Pioneering nerd rock band Three Day Stubble is celebrating their 25th anniversary with a rare show tomorrow night at San Francisco’s Bottom of the Hill. The band is profiled in the latest issue of the SF Weekly:


The term “nerd rock” has been associated with bands like Weezer and, more recently, the dreaded emo genre. But way back in 1980, before most of those emaciated, dyed-black crybabies were even born, a group called Three Day Stubble dubbed itself “nerd rock,” and to this day has stayed true to that spirit.
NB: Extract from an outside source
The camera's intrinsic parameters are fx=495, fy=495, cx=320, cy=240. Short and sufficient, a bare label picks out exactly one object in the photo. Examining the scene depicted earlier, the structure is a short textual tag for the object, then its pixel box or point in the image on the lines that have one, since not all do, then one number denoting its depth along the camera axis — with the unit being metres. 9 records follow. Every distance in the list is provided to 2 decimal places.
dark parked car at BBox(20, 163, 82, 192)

Stumbling straight outta Houston, the musicians of Three Day Stubble did everything back-assward: They wore polyester shirts and hot pants after 1975; boisterous singer Donald the Nut performed in platform shoes and shellacked his hair into a curl on his forehead (way before Salt ‘n’ Pepa), and his voice veered between Tiny Tim and a constipated Robert Goulet; they had songs about bodily fluids and poop and monsters; they had names like Mr. Hungry and Murderer Bob; and they practiced “Avi,” a type of free-form performance art that incorporates spastic movements and ungodly vocal sounds.
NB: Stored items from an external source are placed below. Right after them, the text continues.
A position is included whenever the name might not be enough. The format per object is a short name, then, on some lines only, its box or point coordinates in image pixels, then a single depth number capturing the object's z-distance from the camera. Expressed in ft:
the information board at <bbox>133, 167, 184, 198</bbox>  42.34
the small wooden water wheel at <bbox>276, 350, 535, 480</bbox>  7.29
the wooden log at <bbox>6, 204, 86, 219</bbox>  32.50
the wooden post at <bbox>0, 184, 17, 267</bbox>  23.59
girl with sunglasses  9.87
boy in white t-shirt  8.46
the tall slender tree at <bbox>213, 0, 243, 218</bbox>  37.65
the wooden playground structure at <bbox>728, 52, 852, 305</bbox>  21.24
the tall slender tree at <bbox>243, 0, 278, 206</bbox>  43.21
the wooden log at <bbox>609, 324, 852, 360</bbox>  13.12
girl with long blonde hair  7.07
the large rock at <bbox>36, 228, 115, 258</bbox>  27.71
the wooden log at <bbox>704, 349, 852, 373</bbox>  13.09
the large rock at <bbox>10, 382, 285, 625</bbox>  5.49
“In a traditional Avi setting people will take turns entertaining each other by switching roles between performer and audience,” says band (and spiritual) leader Donald the Nut from his current home in Japan. “Occasionally everyone starts doing Avi and the audience disappears. This is called Ménage Avi…”

Throughout the ’80s, various members of the band relocated to San Francisco. Toward the end of the decade, Donald began appearing on The Gong Show to perform Avi. The band’s documentary, Rubbin’ and Wigglin’ for You, documents his immediate gonging by Mr. T; the gilded one’s distaste for Donald’s antics was much like the Ogre’s in Revenge of the Nerds.